Ngawi, koranmemo.com – Pemerintah Kabupaten Ngawi menutup pelayanan puskesmas Gemarang, Kecamatan Kedunggalar, setelah seorang tenaga kesehatan positif covid-19. Untuk mencegah penularan, tes swab terpaksa dilakukan kepada seluruh pegawai yang bertugas di Puskesmas setempat, Kamis (15/10).

Pasien adalah koordinator UGD diduga terpapar saat dirinya bertugas melakukan penyekatan di Mantingan pintu masuk Jawa Timur.

Kepala Puskesmas Gemarang Esti Retno Setyowati mengatakan, karena ada salah satu perawat kami koordinator UGD positif covid-19 maka dari itu untuk sementara ruang UGD dan rawat inap kita tutup. Untuk pasien kita evakuasi ke puskesmas terdekat semua. “Adapun yang di swab 37 orang pegawai di Puskesmas Gemarang saat ini,” katanya, Kamis (15/10).

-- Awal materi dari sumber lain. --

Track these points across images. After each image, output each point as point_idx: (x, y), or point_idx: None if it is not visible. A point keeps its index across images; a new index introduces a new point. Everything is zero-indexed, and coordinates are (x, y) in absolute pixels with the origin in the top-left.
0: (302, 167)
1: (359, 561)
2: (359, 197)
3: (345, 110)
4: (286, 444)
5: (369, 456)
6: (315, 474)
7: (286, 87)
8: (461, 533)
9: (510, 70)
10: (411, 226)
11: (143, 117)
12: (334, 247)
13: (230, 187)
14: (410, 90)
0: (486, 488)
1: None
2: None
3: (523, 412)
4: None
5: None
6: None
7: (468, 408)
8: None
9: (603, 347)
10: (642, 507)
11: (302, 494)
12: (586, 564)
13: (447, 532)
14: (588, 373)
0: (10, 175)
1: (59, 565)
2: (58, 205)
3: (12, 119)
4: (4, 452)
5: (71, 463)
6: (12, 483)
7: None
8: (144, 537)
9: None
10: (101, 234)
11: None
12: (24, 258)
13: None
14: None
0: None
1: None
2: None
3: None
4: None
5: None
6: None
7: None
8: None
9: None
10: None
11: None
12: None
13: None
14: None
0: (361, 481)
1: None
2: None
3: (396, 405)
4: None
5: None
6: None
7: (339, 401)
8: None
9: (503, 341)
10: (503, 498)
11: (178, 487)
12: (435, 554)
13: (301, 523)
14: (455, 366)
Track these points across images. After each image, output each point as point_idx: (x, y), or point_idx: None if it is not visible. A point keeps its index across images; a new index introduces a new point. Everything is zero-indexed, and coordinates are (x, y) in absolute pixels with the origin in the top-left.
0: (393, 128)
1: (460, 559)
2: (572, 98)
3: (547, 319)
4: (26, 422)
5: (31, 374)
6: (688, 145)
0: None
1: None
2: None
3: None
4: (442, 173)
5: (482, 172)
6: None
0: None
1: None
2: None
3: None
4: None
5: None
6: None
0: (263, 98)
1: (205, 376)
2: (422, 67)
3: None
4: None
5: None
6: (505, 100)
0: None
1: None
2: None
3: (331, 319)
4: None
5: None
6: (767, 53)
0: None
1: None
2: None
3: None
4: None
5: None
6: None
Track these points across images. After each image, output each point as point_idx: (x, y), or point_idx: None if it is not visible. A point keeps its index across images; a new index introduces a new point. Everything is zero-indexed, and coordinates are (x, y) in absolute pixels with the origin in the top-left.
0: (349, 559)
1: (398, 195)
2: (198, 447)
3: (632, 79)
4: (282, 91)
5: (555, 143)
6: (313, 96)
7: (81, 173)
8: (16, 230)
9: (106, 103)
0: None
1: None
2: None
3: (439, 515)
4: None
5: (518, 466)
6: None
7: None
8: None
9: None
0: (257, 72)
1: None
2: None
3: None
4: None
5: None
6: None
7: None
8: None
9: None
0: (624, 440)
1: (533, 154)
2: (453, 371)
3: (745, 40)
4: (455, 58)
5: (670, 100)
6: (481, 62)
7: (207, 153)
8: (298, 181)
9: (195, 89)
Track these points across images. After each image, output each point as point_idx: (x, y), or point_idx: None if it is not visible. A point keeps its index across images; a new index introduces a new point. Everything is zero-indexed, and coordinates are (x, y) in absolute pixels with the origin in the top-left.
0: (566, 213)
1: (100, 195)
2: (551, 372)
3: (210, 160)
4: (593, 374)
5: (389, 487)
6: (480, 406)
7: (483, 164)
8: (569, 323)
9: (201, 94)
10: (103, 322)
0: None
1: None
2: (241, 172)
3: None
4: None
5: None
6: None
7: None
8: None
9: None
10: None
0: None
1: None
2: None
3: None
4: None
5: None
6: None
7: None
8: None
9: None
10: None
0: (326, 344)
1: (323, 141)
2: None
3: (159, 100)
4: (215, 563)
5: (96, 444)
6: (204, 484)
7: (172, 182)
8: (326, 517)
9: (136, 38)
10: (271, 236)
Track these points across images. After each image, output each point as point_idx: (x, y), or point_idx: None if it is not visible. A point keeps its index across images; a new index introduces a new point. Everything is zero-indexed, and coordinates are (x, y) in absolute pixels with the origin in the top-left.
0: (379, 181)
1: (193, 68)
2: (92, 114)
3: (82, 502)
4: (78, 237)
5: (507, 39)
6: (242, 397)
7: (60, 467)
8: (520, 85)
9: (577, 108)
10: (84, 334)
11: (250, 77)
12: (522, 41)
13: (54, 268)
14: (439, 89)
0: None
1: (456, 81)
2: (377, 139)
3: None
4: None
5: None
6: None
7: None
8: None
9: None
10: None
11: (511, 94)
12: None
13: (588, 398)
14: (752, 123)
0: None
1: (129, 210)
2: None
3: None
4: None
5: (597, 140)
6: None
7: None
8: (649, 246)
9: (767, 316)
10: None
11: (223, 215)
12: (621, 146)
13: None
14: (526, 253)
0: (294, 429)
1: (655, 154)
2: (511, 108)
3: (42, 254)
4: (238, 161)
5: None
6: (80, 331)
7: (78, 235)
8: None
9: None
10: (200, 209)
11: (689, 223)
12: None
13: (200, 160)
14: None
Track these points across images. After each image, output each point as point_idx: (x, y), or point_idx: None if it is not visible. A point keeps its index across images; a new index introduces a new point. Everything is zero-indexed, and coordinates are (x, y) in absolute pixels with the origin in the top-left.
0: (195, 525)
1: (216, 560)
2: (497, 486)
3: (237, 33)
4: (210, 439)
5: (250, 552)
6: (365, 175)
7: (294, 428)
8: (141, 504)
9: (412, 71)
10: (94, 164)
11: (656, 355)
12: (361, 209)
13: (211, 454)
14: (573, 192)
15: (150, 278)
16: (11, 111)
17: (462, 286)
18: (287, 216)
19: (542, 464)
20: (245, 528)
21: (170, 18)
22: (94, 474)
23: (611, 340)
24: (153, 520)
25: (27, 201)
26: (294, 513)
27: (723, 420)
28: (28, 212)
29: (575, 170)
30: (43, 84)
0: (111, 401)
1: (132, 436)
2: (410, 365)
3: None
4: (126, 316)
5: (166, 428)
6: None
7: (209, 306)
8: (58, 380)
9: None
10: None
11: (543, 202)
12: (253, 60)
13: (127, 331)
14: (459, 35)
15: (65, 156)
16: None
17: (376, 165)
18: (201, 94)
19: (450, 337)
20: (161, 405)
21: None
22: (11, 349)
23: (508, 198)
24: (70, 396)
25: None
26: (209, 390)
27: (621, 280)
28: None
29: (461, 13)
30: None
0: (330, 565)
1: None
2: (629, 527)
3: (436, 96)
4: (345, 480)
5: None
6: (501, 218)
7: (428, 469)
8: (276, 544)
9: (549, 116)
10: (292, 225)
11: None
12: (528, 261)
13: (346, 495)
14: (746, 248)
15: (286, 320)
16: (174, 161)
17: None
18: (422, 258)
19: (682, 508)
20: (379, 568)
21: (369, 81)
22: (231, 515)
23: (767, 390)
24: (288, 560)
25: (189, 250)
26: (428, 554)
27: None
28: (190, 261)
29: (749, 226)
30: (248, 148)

Dia menambahkan, untuk saat ini telah dilakukan sterilisasi hingga tiga hari ke depan. Pegawai yang menjalani tes swab, selanjutnya disarankan untuk isolasi mandiri di rumah sambil menunggu hasil tes swab.

Baca Juga: Sungai Bengawan Solo di Ngawi Tercemar, Ini Upaya DLH

“Hanya bagian pelayanan saja yang tetap dibuka di puskesmas ini,” ujarnya.

Berdasarkan data, hingga kini sudah ada 7 tenaga medis, 4 di antaranya dokter, yang positif covid-19. Jumlah tersebut menambah daftar panjang pasien positif covid-19 di wilayah Ngawi mencapai 215 kasus. Sebanyak 157 orang dinyatakan sembuh, 8 orang meninggal dunia dan 50 orang masih menjalani perawatan.